You're moderating this site? Here's a hint: if you're serious about science, any appearance or opportunity for censorship will throw up a bit red flag for people to wonder about....

Created Rationalist said...

Um, Josh, the reason I moderate is to make sure no one uses vulgare language, hate speech or anything like that. I m very open to discussion thats not the reason I moderate.

And to your other post I agree that God's existence cannot be completely proven (I don't know where that came in to the conversation). And when I refer to "other worlds" you should of course know I am referring to the afterlife or the kingdom of God/the gods. No religion predicts a world as strange as the one revealed by quantum physics and possibly the string theory. And if one of these other universe is heaven it would definitely not be in the traditional sense.

Josh said...

In the original post, you state:

according to Elles it would eliminate any need for God, but then again it seems completely compatible with God of some sort.

This statement does not reflect the nature of science itself, as there isn't a 'need' for god. God is not a part of science in any way, as it is not a scientific question.

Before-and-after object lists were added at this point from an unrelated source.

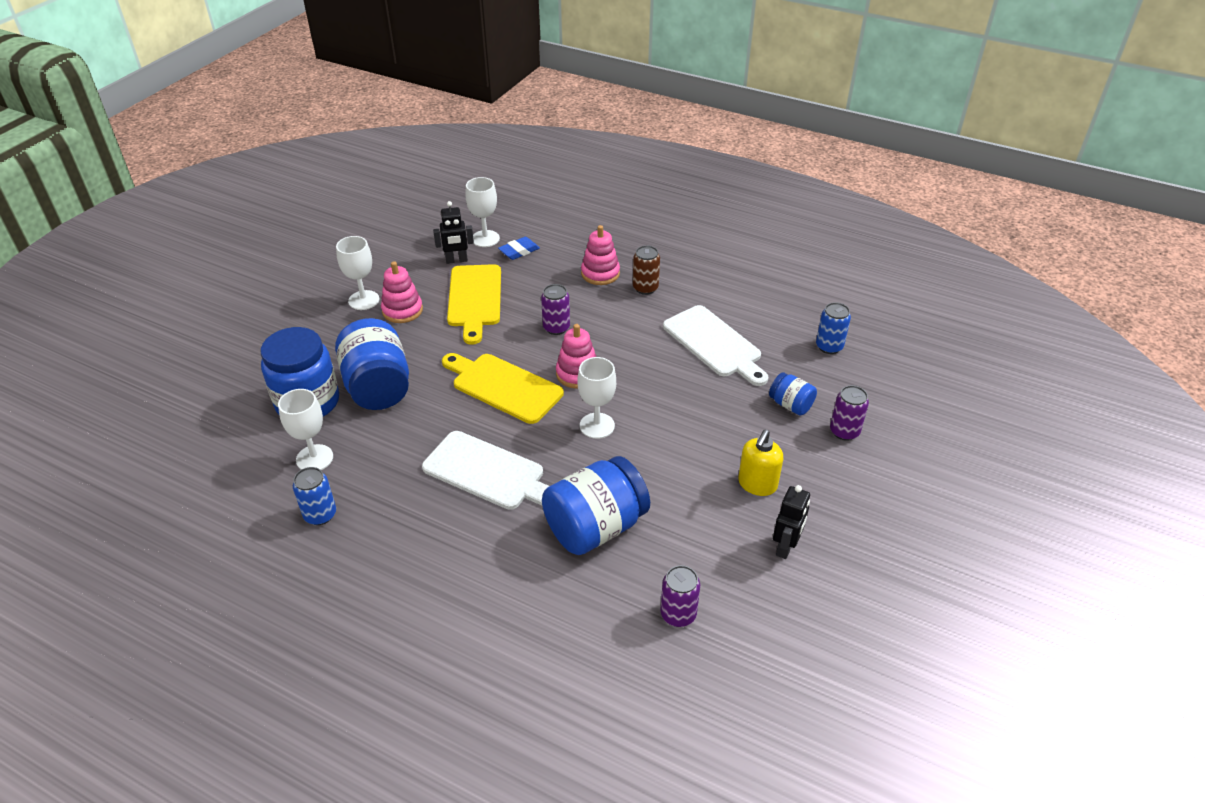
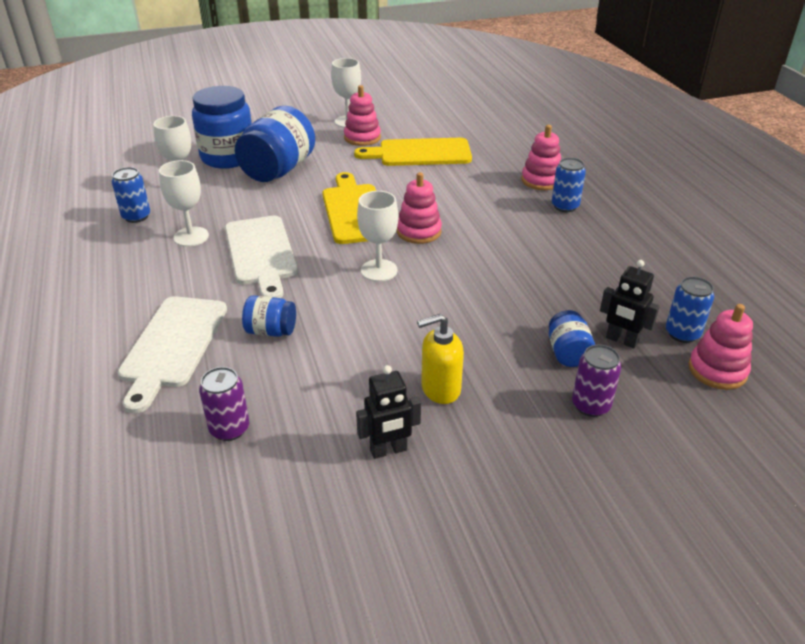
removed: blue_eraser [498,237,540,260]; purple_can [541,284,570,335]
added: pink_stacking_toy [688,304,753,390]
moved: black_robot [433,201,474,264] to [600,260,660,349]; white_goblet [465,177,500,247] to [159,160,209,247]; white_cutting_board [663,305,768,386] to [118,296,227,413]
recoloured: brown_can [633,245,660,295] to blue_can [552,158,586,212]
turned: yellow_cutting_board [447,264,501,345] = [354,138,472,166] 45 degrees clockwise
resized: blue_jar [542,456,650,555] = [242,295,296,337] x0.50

That is not to say certain characteristics that some believers have about god aren't scientifically falsifiable. My only point is that the general idea of god is something science cannot prove or disprove. I'm glad to see that you agree with this, but it seems at odds with the statement I quoted above. There is no intersection between god and string theory, whether it's 'compatible' or not.

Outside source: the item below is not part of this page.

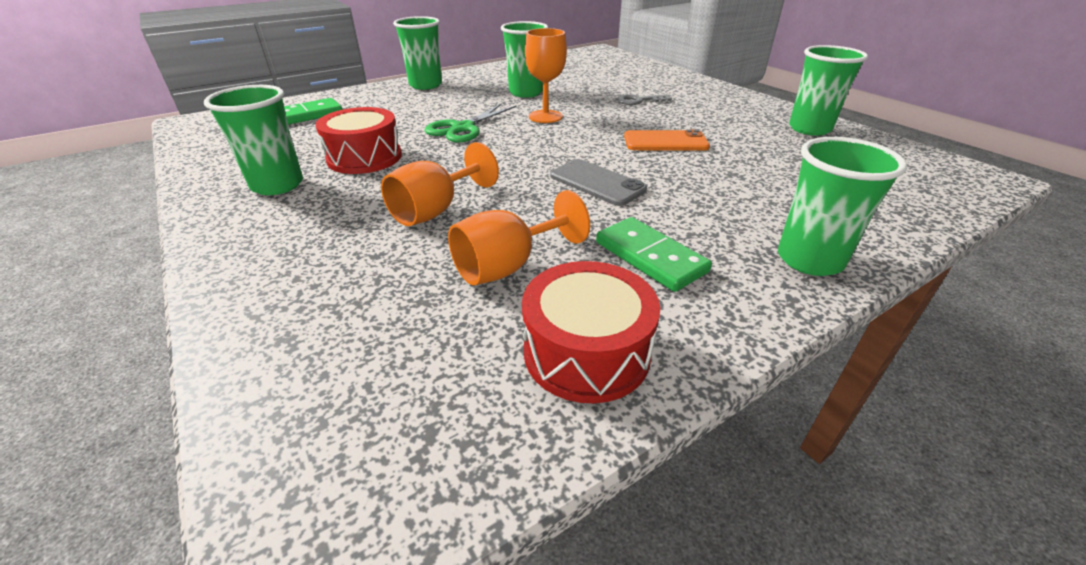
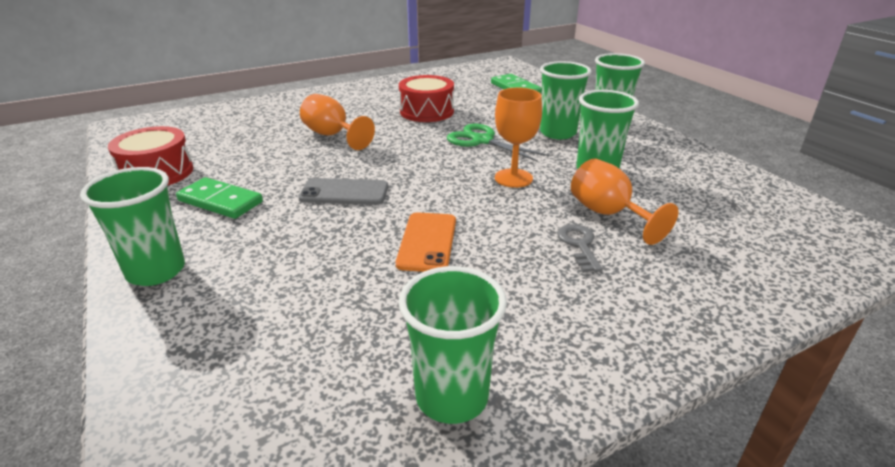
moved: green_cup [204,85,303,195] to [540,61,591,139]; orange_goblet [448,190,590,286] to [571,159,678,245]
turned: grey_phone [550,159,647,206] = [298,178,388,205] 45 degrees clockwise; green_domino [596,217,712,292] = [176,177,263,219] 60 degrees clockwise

So you agree that your statement 'Religions have been predicting the existence of other universes for the past 10,000 years,' is misleading at best, given the context of your original post?

In the context that you were writing, it definitely seemed to say that religions predicted the implications of string theory. As I pointed out, that would be an amazing fact at the very least. Someone as not familiar with string theory or modern science in general could come along and say 'ah ha! religion has predicted and confirmed modern science!' and of course, they would be very wrong.

Josh said...

Regarding moderation, imo it creates a much more open atmosphere when you moderate after posting to the website rather than before. You get the same results without defaulting to censorship, which beyond causing trust issues, can also put a crink in ongoing discussions in the comments.

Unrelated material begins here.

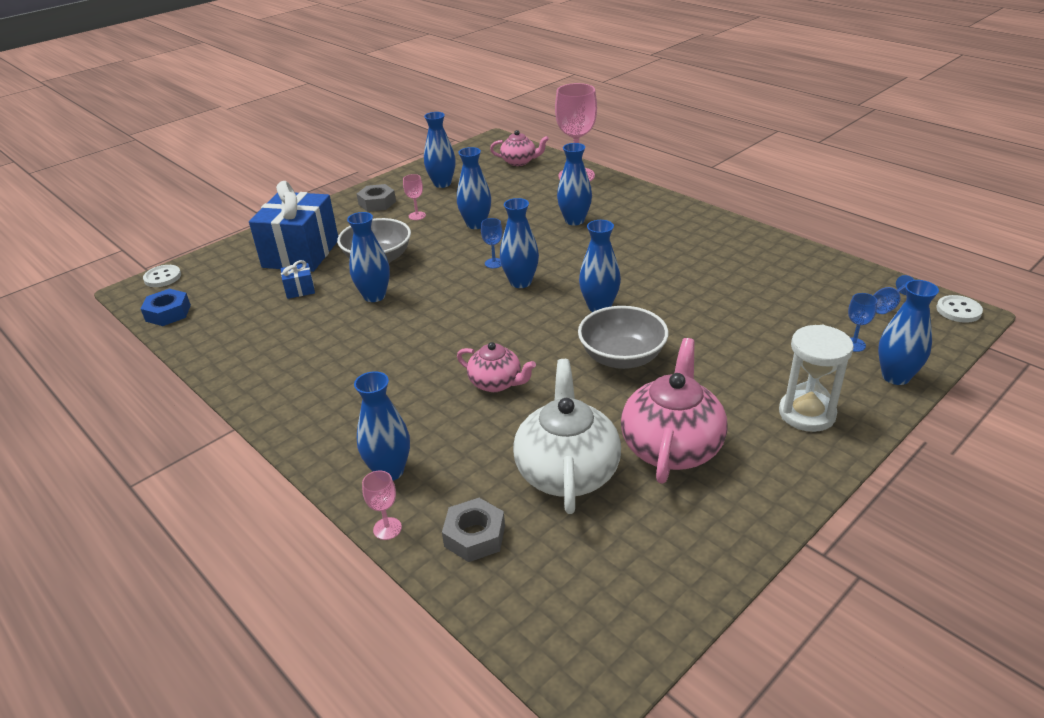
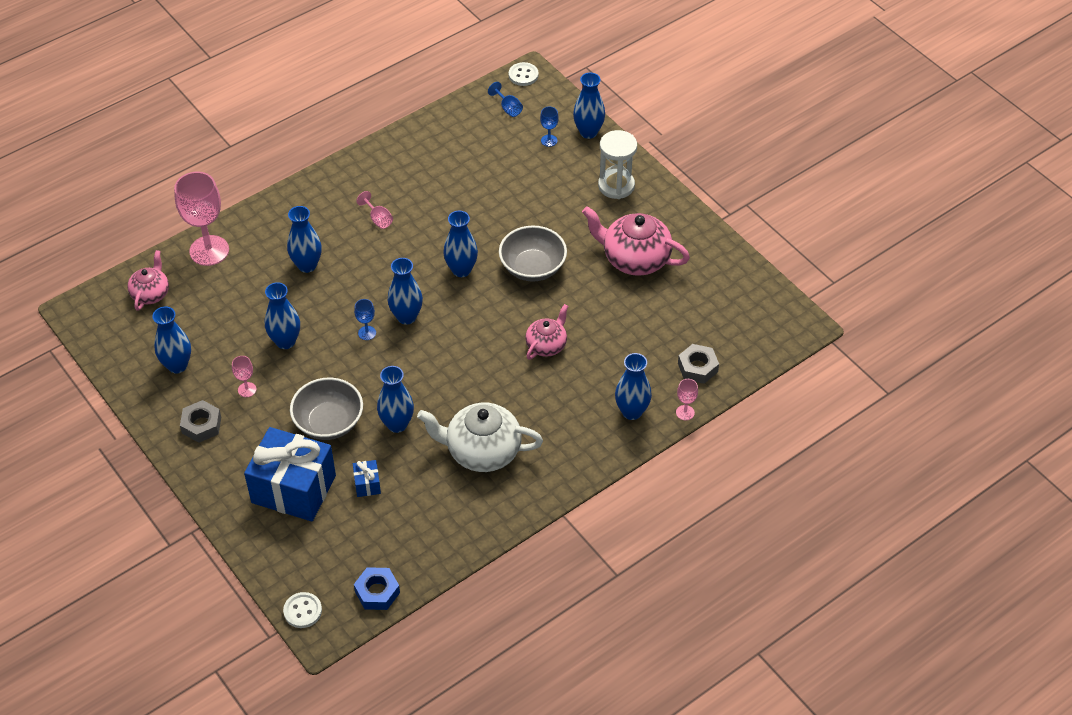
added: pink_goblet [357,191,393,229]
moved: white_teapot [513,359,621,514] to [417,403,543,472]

I note that you seem to have changed it! Good for you! I think you're one of the rare Christian blogs to do so.

Created Rationalist said...

I understand how that would confuse people, thanks for pointing that out Josh.

splendidelles said...

Because I'm a lazy bum, now I'm finally bothering to comment on a blog post kind of about me.

I didn't say it would eliminate any need for a deist god or your Judeo-Christian god. However, we were talking about cosmology at the time, I believe, and string theory does provide a theory of how the universe started.

Josh said...

splendidelles,

that goes along with what I was saying. If we say, 'god created the universe' but we have empirical evidence that it's say, the collision of branes, then the claim that god did it is a falsifiable claim. No, branes did.

But who made the branes? You can't ever completely answer the question

Created Rationalist said...

There is still the question of how the bulk universe was created, which science may find out or that may be the ultimate first cause

Josh said...

do you mean the multi-verse?

That's what I'm saying. You can always go up another layer.

Talking about the "ultimate" first cause has several problems. If you assume that everything requires a cause of some sort, then you can never find the 'ultimate' cause, because if you did, your premise that everything requires a cause is false, and you've not gotten anywhere.

When the explanation of 'god' is used in causal arguments along these lines, I find the usage isn't so much a theological statement, but more of a logical stop-gap. Basically, "we need something here, so let's call it god."